=== PASSAGE PROVIDED ===
====================

Basically my objective was to just detect slighty variations in the text to check for spam messages in my product chatroom. I know that might be difficult to detect and I also made some experiments with text instead of phrase but the results were too much strict.

What do you think would help me improve this query? Oh and if I only have a partial match in the
query like “hello” compared with “hello my friends” I would need to ignore it because this would cause a lot of fake spam messages.

====================

[Collected data entries]
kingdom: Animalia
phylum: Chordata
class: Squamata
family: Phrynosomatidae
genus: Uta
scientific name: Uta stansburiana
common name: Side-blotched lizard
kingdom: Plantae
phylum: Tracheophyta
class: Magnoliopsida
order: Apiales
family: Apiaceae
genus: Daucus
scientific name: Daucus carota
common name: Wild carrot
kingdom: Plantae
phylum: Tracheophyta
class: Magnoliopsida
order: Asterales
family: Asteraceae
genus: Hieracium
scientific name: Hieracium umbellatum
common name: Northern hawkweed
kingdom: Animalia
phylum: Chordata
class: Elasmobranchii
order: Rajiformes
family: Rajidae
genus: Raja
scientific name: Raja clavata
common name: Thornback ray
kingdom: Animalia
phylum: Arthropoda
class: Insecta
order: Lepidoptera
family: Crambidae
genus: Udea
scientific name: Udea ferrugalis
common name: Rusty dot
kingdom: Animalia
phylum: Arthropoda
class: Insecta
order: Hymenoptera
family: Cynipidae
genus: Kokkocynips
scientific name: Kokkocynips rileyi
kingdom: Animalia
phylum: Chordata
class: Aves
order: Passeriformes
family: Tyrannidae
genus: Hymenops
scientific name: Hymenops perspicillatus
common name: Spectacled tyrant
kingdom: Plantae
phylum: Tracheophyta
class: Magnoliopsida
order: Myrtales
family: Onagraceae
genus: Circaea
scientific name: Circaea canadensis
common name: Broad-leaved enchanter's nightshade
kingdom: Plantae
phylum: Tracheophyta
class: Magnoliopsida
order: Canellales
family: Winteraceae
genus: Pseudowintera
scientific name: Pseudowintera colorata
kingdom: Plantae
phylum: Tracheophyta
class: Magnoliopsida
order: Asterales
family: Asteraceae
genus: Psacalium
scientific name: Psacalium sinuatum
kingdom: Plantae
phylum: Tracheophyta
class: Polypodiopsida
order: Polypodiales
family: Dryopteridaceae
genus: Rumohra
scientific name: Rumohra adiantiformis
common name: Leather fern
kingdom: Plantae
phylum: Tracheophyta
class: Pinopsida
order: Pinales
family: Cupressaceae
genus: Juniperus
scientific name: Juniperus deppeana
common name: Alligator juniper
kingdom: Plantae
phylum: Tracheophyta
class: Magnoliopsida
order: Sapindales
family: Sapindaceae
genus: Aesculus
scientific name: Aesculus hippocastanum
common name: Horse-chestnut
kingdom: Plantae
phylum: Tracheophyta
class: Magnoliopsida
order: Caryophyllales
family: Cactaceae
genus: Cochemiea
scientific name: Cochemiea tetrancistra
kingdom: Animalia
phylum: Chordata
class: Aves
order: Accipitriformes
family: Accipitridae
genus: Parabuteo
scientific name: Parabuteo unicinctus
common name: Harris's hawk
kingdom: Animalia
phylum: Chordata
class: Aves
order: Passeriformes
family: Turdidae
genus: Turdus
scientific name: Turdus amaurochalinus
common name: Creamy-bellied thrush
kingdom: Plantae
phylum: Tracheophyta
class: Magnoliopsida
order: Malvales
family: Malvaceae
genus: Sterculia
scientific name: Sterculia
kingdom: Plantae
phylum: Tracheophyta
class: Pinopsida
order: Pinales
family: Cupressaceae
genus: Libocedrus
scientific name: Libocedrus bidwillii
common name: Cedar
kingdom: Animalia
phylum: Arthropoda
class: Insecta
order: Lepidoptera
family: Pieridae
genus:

====================

=== REQUIRED ACTION 1 ===
Copy out the part of the chatroom spam post between "What do you" and "fake spam messages.", inclusive.
=== REQUIRED ACTION 2 ===
Answer these questions using the chatroom spam post:
(a) Where did the writer want to check for spam messages?
(b) What did the writer try using instead of phrase?
(c) According to the writer, what would happen if partial matches were not ignored?
=== REQUIRED ACTION 3 ===
Translate this sentence from the chatroom spam post into Spanish: "What do you think would help me improve this query?"

=== PROBLEM SOLUTION 1 ===
What do you think would help me improve this query? Oh and if I only have a partial match in the
query like “hello” compared with “hello my friends” I would need to ignore it because this would cause a lot of fake spam messages.

=== PROBLEM SOLUTION 2 ===
(a) In the writer's product chatroom.
(b) Text.
(c) It would cause a lot of fake spam messages.

=== PROBLEM SOLUTION 3 ===
¿Qué crees que me ayudaría a mejorar esta consulta?